To actually receive a 200GB layer, this repo includes sinkRegistry (registry.go): a minimal OCI distribution registry that streams the PATCH/PUT body through a sha256 hasher with a fixed staging buffer, retaining only a bounded prefix (--retain-below, default 32 MiB) so the config and manifest stay pullable while the giant layer is digested-and-dropped. This is the default (--registry stream).

Flags

flag default meaning
--size 200GB uncompressed layer size (200GB, 512MiB, raw bytes, ...)
--registry stream stream (non-buffering sink), pkg (buffers!), or a host[:port] to push to a real registry
--data zero zero (fast/compressible) or random (incompressible, CPU heavy)
--compression none none, speed, default, best, or 09
--retain-below 32MiB sink retains blob content below this size
--repo / --tag streampush/big / latest image coordinates
--insecure false use http for an explicit --registry host
--verbose false log registry + push activity

Wire size vs. generated size

stream.Layer always gzips. To put real bytes on the wire:

  • --data zero --compression none — fast; ~200GB of (gzip-wrapped, undeflated) zeros actually traverse the socket.
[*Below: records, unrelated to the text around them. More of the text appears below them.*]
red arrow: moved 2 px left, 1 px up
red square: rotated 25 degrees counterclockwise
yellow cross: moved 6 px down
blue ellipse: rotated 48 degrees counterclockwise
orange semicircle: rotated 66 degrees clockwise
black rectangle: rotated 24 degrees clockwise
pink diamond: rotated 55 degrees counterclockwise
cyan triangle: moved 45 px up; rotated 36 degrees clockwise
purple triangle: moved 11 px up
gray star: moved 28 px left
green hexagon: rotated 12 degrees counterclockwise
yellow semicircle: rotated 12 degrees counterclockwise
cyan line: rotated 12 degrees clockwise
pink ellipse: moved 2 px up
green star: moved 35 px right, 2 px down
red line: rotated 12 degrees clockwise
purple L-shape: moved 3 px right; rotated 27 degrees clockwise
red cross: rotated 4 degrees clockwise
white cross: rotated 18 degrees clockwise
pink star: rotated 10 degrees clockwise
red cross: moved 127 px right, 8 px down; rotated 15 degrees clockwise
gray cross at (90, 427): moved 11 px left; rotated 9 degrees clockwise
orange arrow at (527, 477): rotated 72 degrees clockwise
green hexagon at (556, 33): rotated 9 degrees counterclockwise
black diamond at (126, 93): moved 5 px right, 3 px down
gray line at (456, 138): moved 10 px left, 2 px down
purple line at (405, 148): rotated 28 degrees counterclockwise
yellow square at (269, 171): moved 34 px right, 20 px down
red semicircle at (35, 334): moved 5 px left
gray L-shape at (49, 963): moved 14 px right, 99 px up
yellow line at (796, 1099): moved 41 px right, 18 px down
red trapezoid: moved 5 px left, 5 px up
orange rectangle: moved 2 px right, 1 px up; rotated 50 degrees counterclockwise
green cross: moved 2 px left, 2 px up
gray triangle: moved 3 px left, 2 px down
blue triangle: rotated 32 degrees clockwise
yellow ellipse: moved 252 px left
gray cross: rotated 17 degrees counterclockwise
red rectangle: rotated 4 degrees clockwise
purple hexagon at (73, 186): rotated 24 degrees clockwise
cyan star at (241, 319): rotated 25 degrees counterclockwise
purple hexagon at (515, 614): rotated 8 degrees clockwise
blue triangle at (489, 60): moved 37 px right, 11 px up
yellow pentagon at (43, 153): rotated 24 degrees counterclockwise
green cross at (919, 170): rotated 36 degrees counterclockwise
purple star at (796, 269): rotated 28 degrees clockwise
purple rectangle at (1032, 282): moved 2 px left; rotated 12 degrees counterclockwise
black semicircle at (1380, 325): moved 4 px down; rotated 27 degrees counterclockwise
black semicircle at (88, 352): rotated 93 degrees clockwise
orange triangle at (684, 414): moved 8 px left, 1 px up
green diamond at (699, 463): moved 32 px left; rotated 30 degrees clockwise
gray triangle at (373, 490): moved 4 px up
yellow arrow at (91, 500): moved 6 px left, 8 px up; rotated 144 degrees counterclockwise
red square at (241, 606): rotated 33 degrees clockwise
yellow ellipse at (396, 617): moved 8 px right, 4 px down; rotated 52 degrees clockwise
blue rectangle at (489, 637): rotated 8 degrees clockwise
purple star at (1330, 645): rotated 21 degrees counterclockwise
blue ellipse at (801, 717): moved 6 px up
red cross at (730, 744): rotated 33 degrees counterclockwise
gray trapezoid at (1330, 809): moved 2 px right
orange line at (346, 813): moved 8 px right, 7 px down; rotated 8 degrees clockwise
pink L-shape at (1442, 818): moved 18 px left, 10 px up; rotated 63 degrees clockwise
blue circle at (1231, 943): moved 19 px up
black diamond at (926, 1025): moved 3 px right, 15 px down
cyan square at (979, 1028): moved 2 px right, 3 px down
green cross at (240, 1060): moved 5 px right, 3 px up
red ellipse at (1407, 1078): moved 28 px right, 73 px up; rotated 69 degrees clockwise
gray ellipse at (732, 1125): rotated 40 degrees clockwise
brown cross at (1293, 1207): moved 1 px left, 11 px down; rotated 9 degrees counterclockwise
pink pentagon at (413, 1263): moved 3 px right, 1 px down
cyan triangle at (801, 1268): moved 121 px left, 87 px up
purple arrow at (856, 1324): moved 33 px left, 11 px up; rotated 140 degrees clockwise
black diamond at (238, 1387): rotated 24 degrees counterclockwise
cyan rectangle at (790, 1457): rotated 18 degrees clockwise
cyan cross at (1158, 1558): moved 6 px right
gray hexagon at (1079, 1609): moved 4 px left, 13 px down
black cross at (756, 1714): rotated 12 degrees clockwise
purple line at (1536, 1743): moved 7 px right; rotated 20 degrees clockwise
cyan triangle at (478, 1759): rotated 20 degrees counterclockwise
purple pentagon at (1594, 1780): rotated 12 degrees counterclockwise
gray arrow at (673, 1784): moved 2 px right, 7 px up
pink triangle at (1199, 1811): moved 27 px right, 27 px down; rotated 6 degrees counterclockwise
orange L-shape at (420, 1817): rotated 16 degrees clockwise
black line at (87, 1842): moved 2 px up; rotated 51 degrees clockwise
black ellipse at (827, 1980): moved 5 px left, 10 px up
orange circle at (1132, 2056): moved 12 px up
Good for plumbing/throughput tests.
  • --data random --compression none — incompressible bytes, on-wire size tracks generated size, low CPU.
  • --data random --compression best — realistic CPU cost; the digest is of the compressed stream.

Pushing to a real registry

# e.g. a local registry:2 container, or Docker Hub (with auth configured)
go run . --size 1GiB --data random --registry localhost:5000 --insecure
go run . --size 1GiB --data random --registry index.docker.io --repo youruser/streamtest

remote.Write uses the default keychain, so docker login credentials apply. Note that real registries enforce blob/layer size limits; Docker Hub will not accept a 200GB layer.